NASSAU, Bahamas – Relentless Father Time is a foe.
As is his damaged right leg and foot.
And the troublesome back remains a constant battle.
But as a painful year nears its close, a surprisingly upbeat Tiger Woods is facing down his future in a different manner.
He’s been down this road before following scandal and surgeries, one of the most harrowing being his return from spinal fusion surgery a few years back. This time, however, following his horrific one-car, rollover accident last February that nearly cost him his right leg, let alone his life, the 15-time major champion is OK with the prospect of never playing again at the game’s highest level.
But he’ll give it a go.
“I don’t foresee this leg ever being what it used to be, I’ll never have the back what it used to be, and the clock’s ticking,” Woods said Tuesday at Albany ahead of Thursday’s start of the Hero World Challenge that he hosts and has attracted 20 of golf’s best players.

WORK TO COMPLETE>
Retype the part of the Tiger Woods article starting at "And the troublesome" and ending at "give it a go.". None of the items are needed here.

SOURCE DATA>

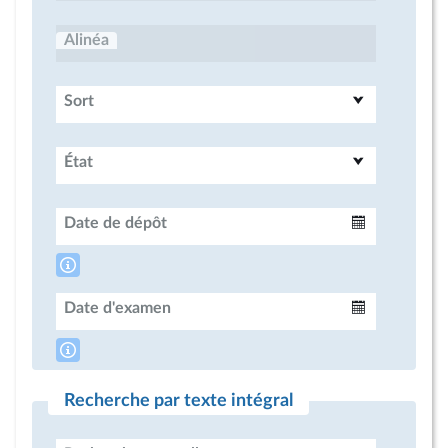
Alinéa
Sort
État
Date de dépôt
Intervalle
Date d'examen
Intervalle
Recherche par texte intégral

ANSWER SECTION>
And the troublesome back remains a constant battle.
But as a painful year nears its close, a surprisingly upbeat Tiger Woods is facing down his future in a different manner.
He’s been down this road before following scandal and surgeries, one of the most harrowing being his return from spinal fusion surgery a few years back. This time, however, following his horrific one-car, rollover accident last February that nearly cost him his right leg, let alone his life, the 15-time major champion is OK with the prospect of never playing again at the game’s highest level.
But he’ll give it a go.